Feeling no pain from these modest efforts I went out again the next day, Labor Day. Not only was it the only sunny day of the weekend, it was the only decent day in the immediate forecast, so I decided to try the somewhat more challenging hike out to Berkeley Park. I figured if it clobbered me I'd have plenty of rainy days to recover. So once more I was with the crowds ascending the Sourdough Trail, watching as people peeled off at each trail intersection – to Dege Peak, Fremont Lookout, Burroughs Mountain, Skyscraper Pass – all trails with great views. If I were an infrequent visitor I'd be doing one of those as well, but by the time I was descending the trail to Berkeley Park I was the only one left. I would have the park gloriously to myself for an hour before a few backpackers came passing through. After that I would see two other day hikers the entire day, this once again on a lovely trail on a sunny summer holiday.
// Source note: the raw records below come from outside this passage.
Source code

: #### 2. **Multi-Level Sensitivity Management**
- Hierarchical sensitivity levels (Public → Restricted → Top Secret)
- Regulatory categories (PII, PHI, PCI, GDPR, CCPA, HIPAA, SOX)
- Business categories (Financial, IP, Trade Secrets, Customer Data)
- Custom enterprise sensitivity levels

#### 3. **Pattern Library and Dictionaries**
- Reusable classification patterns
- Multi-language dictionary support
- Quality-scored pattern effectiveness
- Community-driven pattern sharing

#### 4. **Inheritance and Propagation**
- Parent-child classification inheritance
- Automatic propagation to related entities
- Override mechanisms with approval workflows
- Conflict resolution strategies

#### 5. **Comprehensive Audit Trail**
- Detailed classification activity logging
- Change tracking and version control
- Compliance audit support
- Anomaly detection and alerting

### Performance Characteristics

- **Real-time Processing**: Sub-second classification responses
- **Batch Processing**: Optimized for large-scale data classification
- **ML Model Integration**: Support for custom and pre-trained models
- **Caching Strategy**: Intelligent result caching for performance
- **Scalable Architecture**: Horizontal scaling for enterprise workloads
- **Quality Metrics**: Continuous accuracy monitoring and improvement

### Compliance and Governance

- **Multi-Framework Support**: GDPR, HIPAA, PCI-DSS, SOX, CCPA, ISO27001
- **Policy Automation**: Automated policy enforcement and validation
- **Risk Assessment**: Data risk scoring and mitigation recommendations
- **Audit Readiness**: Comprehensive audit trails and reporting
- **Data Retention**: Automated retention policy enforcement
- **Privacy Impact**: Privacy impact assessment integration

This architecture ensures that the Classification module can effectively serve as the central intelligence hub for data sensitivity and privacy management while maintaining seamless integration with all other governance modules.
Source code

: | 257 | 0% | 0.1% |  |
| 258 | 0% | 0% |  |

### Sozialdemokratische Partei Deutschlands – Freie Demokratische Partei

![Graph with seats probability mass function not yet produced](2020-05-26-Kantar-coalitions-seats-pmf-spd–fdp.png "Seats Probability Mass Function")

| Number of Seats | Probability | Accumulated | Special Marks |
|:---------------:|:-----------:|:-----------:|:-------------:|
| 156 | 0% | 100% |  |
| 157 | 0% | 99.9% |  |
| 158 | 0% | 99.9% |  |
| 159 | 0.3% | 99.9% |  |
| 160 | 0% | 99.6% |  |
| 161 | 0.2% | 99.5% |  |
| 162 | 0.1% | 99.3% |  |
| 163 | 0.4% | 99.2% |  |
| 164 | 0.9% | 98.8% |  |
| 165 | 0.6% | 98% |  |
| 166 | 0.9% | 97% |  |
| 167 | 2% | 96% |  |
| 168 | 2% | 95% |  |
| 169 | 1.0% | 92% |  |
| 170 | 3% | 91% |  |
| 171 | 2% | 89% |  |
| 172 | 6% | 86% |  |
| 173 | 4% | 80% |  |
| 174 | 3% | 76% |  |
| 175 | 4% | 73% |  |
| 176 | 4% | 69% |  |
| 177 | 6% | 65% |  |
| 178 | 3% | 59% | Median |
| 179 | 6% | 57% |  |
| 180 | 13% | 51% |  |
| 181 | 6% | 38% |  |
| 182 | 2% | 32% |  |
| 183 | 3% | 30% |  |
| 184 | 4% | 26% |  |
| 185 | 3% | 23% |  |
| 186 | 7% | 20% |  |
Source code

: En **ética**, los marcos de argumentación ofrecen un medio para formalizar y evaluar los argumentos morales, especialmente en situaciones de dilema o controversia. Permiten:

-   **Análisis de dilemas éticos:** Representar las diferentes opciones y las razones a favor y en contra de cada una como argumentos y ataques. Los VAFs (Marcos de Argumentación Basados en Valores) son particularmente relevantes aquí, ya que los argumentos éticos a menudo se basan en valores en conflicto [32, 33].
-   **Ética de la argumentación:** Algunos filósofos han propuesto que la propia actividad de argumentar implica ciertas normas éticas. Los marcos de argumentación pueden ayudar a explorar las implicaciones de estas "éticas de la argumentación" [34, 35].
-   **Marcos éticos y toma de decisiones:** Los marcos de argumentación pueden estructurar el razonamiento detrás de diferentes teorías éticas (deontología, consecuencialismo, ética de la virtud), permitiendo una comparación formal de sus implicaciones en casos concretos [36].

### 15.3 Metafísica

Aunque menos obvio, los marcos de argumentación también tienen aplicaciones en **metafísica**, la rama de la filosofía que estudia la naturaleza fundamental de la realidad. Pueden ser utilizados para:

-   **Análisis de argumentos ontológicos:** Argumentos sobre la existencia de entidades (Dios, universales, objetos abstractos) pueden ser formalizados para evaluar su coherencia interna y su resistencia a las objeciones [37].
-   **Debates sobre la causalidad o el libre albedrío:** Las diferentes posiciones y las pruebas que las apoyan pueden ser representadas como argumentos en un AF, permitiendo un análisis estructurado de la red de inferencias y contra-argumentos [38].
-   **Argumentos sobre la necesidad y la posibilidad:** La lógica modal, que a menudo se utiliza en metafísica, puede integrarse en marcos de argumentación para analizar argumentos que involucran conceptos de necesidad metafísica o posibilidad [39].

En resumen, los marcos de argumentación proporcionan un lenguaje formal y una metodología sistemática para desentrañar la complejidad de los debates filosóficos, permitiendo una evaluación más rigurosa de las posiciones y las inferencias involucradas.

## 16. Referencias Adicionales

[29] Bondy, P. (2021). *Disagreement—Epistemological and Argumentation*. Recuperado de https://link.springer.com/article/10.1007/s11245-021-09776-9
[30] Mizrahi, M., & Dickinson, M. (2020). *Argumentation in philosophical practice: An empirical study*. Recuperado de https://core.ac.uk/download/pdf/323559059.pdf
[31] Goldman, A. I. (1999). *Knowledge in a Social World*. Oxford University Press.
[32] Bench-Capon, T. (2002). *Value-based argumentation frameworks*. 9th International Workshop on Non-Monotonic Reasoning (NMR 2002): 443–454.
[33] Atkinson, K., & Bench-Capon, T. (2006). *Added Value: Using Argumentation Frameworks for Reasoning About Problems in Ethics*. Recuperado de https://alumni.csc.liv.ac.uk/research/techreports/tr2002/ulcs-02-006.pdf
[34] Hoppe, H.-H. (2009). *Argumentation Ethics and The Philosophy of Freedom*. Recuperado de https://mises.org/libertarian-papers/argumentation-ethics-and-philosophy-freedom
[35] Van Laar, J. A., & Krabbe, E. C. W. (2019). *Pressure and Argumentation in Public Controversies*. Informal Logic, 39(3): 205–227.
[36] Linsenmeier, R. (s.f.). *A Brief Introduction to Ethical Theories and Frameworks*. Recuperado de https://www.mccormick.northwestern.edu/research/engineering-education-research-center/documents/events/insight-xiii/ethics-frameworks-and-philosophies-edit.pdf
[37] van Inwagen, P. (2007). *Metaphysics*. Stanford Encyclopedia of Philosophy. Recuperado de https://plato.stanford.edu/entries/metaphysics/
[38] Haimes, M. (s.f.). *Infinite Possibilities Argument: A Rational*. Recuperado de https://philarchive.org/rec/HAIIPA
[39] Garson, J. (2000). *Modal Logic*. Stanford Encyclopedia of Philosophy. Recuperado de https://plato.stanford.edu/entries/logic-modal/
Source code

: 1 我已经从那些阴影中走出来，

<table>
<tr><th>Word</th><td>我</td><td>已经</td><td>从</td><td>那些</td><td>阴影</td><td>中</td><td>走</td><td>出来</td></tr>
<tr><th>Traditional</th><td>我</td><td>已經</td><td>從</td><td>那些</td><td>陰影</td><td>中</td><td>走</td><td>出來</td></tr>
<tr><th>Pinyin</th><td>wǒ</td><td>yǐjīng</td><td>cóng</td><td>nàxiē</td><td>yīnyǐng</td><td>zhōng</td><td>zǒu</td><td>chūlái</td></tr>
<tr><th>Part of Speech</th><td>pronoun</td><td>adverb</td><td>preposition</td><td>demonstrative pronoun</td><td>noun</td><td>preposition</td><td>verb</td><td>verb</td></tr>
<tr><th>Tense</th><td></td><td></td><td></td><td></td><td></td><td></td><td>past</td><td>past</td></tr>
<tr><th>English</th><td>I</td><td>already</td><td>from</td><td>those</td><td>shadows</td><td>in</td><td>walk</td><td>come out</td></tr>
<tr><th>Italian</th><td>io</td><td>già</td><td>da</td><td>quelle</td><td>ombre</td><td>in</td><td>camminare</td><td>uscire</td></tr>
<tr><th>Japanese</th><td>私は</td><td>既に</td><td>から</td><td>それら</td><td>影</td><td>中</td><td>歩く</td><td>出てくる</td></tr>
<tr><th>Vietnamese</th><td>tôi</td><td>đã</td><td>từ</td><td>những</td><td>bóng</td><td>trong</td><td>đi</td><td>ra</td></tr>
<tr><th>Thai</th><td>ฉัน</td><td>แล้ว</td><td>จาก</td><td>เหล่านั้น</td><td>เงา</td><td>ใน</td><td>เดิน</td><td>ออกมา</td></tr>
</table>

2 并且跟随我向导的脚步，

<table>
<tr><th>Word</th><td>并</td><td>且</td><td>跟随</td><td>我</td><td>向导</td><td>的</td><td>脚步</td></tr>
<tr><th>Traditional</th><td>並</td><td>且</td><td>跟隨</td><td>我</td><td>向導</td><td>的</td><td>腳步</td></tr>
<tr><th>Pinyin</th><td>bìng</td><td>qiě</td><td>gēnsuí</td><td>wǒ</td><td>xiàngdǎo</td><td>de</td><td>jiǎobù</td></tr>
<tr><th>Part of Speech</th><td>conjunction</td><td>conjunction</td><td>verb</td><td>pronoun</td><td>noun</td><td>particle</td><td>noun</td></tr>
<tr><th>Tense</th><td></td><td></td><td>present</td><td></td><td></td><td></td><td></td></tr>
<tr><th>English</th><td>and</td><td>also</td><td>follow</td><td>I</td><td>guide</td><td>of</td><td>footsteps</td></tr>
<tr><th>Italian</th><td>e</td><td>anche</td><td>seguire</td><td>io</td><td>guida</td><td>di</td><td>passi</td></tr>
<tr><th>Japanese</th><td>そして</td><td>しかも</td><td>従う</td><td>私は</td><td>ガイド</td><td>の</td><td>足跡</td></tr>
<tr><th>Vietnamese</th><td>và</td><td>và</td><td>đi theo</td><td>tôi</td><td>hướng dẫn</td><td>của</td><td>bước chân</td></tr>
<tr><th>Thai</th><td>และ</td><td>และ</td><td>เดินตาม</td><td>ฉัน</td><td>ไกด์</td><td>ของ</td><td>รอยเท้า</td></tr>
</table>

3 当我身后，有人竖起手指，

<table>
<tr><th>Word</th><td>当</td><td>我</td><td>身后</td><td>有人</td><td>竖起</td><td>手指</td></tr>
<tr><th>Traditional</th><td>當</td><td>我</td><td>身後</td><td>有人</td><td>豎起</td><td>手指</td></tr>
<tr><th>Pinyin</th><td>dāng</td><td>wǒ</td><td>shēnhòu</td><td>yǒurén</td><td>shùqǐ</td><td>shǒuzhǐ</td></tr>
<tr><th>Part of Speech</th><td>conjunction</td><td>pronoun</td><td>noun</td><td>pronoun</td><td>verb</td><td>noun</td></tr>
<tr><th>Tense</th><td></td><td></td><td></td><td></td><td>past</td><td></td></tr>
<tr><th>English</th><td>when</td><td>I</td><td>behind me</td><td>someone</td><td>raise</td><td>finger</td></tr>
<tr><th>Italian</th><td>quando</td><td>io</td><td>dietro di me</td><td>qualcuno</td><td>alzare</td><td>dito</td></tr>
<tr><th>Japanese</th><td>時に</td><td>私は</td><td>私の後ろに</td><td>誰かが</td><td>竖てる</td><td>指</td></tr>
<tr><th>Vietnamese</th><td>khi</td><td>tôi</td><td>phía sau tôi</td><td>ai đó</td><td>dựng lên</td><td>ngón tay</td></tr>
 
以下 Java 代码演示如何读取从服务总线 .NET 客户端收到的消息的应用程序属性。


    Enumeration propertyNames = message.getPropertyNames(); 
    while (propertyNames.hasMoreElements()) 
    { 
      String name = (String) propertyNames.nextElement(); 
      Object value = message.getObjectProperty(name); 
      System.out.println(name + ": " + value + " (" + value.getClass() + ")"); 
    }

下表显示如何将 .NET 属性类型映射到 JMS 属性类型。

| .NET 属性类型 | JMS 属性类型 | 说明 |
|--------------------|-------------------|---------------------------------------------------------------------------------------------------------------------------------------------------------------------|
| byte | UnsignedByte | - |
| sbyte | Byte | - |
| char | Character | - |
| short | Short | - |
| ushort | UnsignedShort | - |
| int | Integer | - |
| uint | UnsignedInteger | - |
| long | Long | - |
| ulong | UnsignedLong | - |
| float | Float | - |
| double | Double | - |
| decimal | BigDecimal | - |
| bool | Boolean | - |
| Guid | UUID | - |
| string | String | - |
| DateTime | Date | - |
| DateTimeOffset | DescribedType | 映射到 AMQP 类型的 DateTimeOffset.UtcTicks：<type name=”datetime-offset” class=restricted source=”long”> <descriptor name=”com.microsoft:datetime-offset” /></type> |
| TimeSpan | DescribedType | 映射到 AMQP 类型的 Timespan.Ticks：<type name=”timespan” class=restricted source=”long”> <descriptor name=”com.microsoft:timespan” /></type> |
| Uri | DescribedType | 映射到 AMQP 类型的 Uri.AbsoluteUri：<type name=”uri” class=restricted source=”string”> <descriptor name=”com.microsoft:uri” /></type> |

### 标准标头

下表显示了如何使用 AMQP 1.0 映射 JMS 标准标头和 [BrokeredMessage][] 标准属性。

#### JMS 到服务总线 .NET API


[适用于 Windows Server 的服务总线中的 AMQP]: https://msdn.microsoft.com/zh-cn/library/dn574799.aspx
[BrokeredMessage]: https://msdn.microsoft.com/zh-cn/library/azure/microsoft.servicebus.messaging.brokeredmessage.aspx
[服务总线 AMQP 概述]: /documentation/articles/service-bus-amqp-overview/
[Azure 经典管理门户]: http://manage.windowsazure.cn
As meadows go Berkeley Park beats the pants off the far more popular Summerland. For one, it really is a park in that the meadow is rich with trees. It does lack a view of the mountain but for that you can continue on to Grand Park - a fine idea - for a big wide view. Mostly Berkeley Park has Lodi Creek, which has to be the best creek in the national park. It comes cascading down in full view from Burroughs Mountain and closely parallels the trail throughout. In a couple of places the trail comes down to meet the creek, where boulders fallen from the jagged cliffs high above are conveniently situated for lunch or nap.



Berkeley Park

Lodi Creek

Lodi Creek


 



Berkeley Park draws a bigger crowd in flower season, though like most Cascade meadows it can be very buggy in flower season. (Grand Park can be brutal.) That's all gone by September though. Yet the meadow was far from dry. Not only was the creek robust, so were the many springs and seeps emerging from the still-lush grass. It is truly a place to savor. After a mile or so the meadow gives way rather abruptly to a wonderfully spooky patch of old-growth silver fir, decked out in goat's beard. I've always noticed that this tree is typically thus festooned but I never focused on it until this rainy week. I began to research why but have found no answers. The trail descends to one last intersection with the creek before it begins to climb up to Grand Park, a bit too ambitious for me on that day. I was weary and sore as I climbed back out to Sourdough Ridge, but I was not in pain. This is progress.